• [Document text]
● ● ● ● ●

On Thursday two planeloads of Eastern European farmhands arrived in Berlin and Dusseldorf, undergoing health checks before departure and upon arrival.
The coronavirus outbreak has led to the shutdown of a number of industries across the world, but Germany is embarking on an ambitious project to fill the huge gap left in its seasonal workforce.
Last year 300,000 people, mainly from Eastern Europe, travelled to Germany to work in the fields. To ensure crops such as asparagus are picked, and new crops are planted in time, Europe’s biggest economy has started flying in workers, with apparently rigorous precautions in place to ensure coronavirus isn’t spread by the newcomers.
On Thursday two planeloads of Eastern European farmhands arrived in Berlin and Dusseldorf, undergoing health checks before departure and upon arrival. The groups will be carefully controlled, having to live and work separately from other farmhands for two weeks, and wear protective gear.
“There will be no individual trips when you arrive here, and every company must guarantee a certain distance to be kept during transport and when people work together in groups,” said Julia Kloeckner, Germany’s Agriculture Minister.
“That is for the first 14 days quasi quarantine, during which they can work."
She announced it had been agreed that 40,000 workers could enter in April, with another 40,000 in May possibly following.
Workers have to register online beforehand with Eurowings, the airline contracted to bring the workers in, saying when they're needed and where.
So far, 9,900 people had registered for April and another 4,300 for May.
Germany currently has more than 118,000 confirmed coronavirus cases, and 2,607 deaths.

● ● ● ● ●

• [Information given]
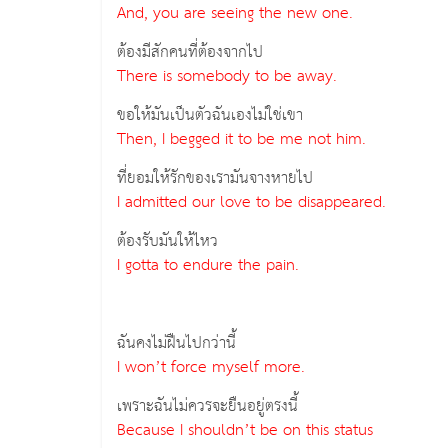
And, you are seeing the new one.
ต้องมีสักคนที่ต้องจากไป
There is somebody to be away.
ขอให้มันเป็นตัวฉันเองไม่ใช่เขา
Then, I begged it to be me not him.
ที่ยอมให้รักของเรามันจางหายไป
I admitted our love to be disappeared.
ต้องรับมันให้ไหว
I gotta to endure the pain.
ฉันคงไม่ฝืนไปกว่านี้
I won’t force myself more.
เพราะฉันไม่ควรจะยืนอยู่ตรงนี้
Because I shouldn’t be on this status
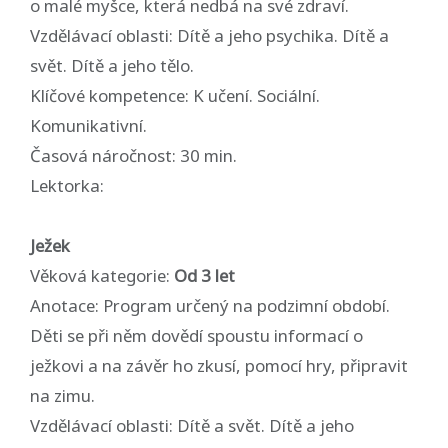
o malé myšce, která nedbá na své zdraví.
Vzdělávací oblasti: Dítě a jeho psychika. Dítě a
svět. Dítě a jeho tělo.
Klíčové kompetence: K učení. Sociální.
Komunikativní.
Časová náročnost: 30 min.
Lektorka:
Ježek
Věková kategorie:
Od 3 let
Anotace: Program určený na podzimní období.
Děti se při něm dovědí spoustu informací o
ježkovi a na závěr ho zkusí, pomocí hry, připravit
na zimu.
Vzdělávací oblasti: Dítě a svět. Dítě a jeho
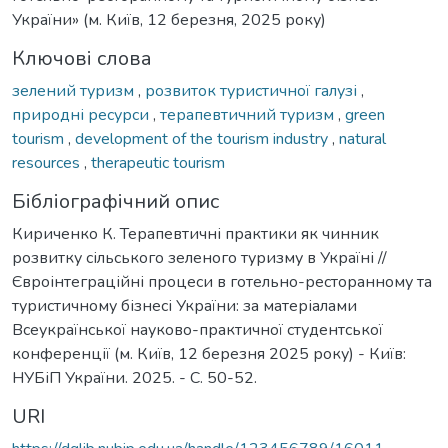
України» (м. Київ, 12 березня, 2025 року)
Ключові слова
зелений туризм
,
розвиток туристичної галузі
,
природні ресурси
,
терапевтичний туризм
,
green
tourism
,
development of the tourism industry
,
natural
resources
,
therapeutic tourism
Бібліографічний опис
Кириченко К. Терапевтичні практики як чинник
розвитку сільського зеленого туризму в Україні //
Євроінтеграційні процеси в готельно-ресторанному та
туристичному бізнесі України: за матеріалами
Всеукраїнської науково-практичної студентської
конференції (м. Київ, 12 березня 2025 року) - Київ:
НУБіП України. 2025. - С. 50-52.
URI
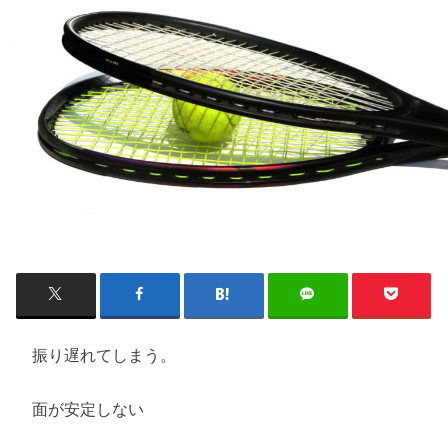
振り遅れてしまう。
面が安定しない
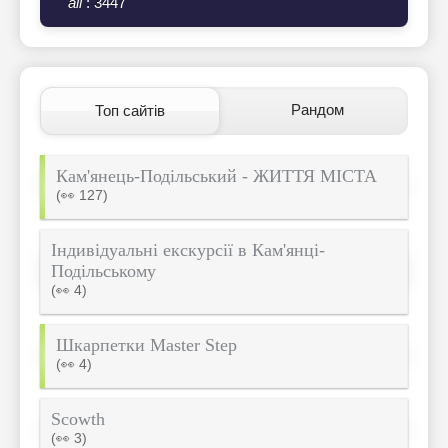
all
: 3447
Рандом
Топ сайтів
Кам'янець-Подільський - ЖИТТЯ МІСТА
(👀 127)
Індивідуальні екскурсії в Кам'янці-
Подільському
(👀 4)
Шкарпетки Master Step
(👀 4)
Scowth
(👀 3)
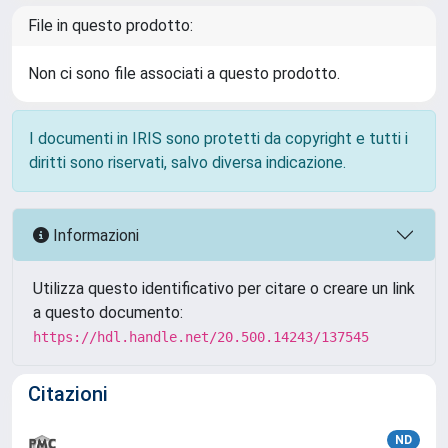
File in questo prodotto:
Non ci sono file associati a questo prodotto.
I documenti in IRIS sono protetti da copyright e tutti i
diritti sono riservati, salvo diversa indicazione.
Informazioni
Utilizza questo identificativo per citare o creare un link
a questo documento:
https://hdl.handle.net/20.500.14243/137545
Citazioni
ND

● ● ● ● ●

• [Work task] Reproduce the passage of the article on Germany flying in seasonal farmworkers that runs from "She announced it" up to and including "needed and where.".

• [Output for this task]
She announced it had been agreed that 40,000 workers could enter in April, with another 40,000 in May possibly following.
Workers have to register online beforehand with Eurowings, the airline contracted to bring the workers in, saying when they're needed and where.